The proposed concentration of nitric acid (1 N) by ISTA inhibited the germination of all tested cultivars compared to the control (Table 4). We believe that this occurred due to the damage of the embryo with this concentration, which require further investigation to identify an optimum concentration for indigenous rice. In fact, similar findings were reported by Mutinda et al. [43], who observed that the treatment of rice seeds with higher concentrations of nitric acid inhibited germination, while the low concentration of nitric acid promoted germination. However, the germination of Chinigura was doubled with dormancy-breaking treatment with 1 N HNO_3, suggesting that both positive and negative effects were observed. Waheed et al. [40] and Naredo et al. [44] reported that nitric acid promoted seed germination in both wild and cultivated rice species. They noted that the different concentrations used had variable responses among the varieties.

In the present study, the degree of dormancy varied depending on the rice variety. Chinigura and Nakuchimota had weaker dormancy compared to other cultivars, as indicated by higher germination percentages with 1 N HNO₃ treatment. In rice, dormancy may be due to an impermeable seed coat or factors related to the embryo [45,46]. Moreover, early or late harvesting affects seed maturity, consequently affecting germination and dormancy [47,48]. We did not study the molecular mechanisms responsible for rice seed dormancy here and acknowledge this as a limitation of the study [14,49].

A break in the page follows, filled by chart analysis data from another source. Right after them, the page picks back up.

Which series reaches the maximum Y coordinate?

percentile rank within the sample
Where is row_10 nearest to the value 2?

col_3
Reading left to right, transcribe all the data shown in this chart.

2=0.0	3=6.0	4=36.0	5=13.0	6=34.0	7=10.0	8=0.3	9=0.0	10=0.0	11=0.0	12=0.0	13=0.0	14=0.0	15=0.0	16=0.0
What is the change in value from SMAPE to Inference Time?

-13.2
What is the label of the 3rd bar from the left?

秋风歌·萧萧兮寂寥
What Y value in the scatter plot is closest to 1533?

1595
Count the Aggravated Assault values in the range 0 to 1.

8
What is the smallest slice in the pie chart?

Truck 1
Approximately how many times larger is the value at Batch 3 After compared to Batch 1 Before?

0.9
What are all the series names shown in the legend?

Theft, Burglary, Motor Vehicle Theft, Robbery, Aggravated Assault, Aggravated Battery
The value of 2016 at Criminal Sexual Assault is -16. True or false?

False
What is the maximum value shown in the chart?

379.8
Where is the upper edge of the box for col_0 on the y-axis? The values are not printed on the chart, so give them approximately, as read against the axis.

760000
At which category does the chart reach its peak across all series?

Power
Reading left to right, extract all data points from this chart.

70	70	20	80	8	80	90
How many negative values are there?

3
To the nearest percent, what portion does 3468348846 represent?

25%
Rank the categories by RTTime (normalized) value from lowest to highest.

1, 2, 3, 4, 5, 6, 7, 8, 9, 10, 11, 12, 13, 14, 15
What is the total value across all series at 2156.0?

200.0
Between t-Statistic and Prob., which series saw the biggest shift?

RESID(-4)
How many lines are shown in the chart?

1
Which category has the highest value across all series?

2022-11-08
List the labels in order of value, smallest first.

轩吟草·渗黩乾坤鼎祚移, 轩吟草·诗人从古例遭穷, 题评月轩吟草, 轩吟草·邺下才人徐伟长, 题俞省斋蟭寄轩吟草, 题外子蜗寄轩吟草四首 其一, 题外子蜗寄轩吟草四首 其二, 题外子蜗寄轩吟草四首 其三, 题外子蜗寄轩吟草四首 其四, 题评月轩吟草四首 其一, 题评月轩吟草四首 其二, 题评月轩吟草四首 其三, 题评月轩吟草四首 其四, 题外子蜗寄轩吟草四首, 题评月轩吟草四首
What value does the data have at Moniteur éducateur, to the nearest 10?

The contradictory effects of nitric acid treatment on different genotypes may stem from genetic variations in seed coat structure, dormancy intensity, or chemical sensitivity. For instance, thicker seed coats or higher levels of dormancy-inducing compounds in certain genotypes may require varied treatment intensities, emphasizing the need for studies on genotype differences to optimize treatment protocols.

5. Conclusions

Seed germination is a crucial process that influences crop yield and quality, while germination during harvesting may affect the grain quality. An experiment was conducted to evaluate the germination performance of 28 local rice genotypes at harvest. In a separate experiment, true dormancy was assessed by applying a dormancy-breaking treatment to the genotypes that remained dormant in the initial experiment. From the first experiment, the seeds of 12 high germinating genotypes were found from 28 local rice genotypes. In contrast to our expectation, dormancy treatment did not improve germination; except for in Chinigura, the seeds of many local genotypes were sensitive to acid treatments. However, our results show that Bari Mota, Chinigura, Tulsimala, Sakhararkhura, Khalokhaiya, Lokhhimota, and Nakuchimota carry dormancy that can potentially be cultivated in the coastal area since they have strong dormancy just after harvesting. Altogether, this study is the first to report climate-resilient local landraces for the coastal area. Specifically, the identified genotypes with enhanced seed dormancy can be strategically cultivated in coastal regions to mitigate yield losses caused by pre-harvest sprouting. These genotypes not only offer immediate benefits for stabilizing production in these vulnerable areas but also hold significant potential for future breeding programs. Moreover, our research provides some indications for future research, which includes understanding molecular and physiological mechanisms for the observed dormancy.